*** Records to use ***

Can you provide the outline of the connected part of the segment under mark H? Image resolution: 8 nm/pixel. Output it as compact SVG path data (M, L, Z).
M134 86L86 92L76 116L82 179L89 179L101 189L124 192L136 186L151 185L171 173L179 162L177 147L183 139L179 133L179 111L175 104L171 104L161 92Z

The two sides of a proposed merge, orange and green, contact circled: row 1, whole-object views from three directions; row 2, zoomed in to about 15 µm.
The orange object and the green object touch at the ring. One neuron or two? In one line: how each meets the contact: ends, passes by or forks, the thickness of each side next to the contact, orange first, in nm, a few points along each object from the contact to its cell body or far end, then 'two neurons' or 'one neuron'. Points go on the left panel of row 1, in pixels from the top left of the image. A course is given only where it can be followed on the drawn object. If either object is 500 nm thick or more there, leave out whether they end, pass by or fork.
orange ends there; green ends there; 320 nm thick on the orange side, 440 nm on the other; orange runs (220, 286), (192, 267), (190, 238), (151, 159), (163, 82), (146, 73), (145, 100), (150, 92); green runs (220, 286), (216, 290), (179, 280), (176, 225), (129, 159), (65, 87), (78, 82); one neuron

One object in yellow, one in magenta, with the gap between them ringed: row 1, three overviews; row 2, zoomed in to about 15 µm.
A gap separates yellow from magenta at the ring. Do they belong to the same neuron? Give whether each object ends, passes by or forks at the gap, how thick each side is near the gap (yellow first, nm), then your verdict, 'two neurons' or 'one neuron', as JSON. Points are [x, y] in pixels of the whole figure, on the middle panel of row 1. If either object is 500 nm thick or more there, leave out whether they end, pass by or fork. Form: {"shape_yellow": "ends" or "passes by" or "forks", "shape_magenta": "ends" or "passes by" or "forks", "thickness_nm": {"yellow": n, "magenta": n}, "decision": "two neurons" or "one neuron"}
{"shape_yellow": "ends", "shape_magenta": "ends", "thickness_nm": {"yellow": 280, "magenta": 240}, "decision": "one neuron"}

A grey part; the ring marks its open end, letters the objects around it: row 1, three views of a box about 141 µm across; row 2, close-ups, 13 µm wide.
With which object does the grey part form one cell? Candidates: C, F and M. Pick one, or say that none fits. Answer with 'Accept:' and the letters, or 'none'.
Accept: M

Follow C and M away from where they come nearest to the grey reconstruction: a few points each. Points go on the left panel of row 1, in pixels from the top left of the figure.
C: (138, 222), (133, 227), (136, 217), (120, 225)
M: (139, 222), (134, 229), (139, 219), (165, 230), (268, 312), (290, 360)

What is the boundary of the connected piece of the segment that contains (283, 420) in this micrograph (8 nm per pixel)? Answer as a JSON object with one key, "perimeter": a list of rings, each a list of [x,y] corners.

***

Aim of the task:
Filter the entries down to the lines that include the string "about".

Task solution:
The two sides of a proposed merge, orange and green, contact circled: row 1, whole-object views from three directions; row 2, zoomed in to about 15 µm.
One object in yellow, one in magenta, with the gap between them ringed: row 1, three overviews; row 2, zoomed in to about 15 µm.
A grey part; the ring marks its open end, letters the objects around it: row 1, three views of a box about 141 µm across; row 2, close-ups, 13 µm wide.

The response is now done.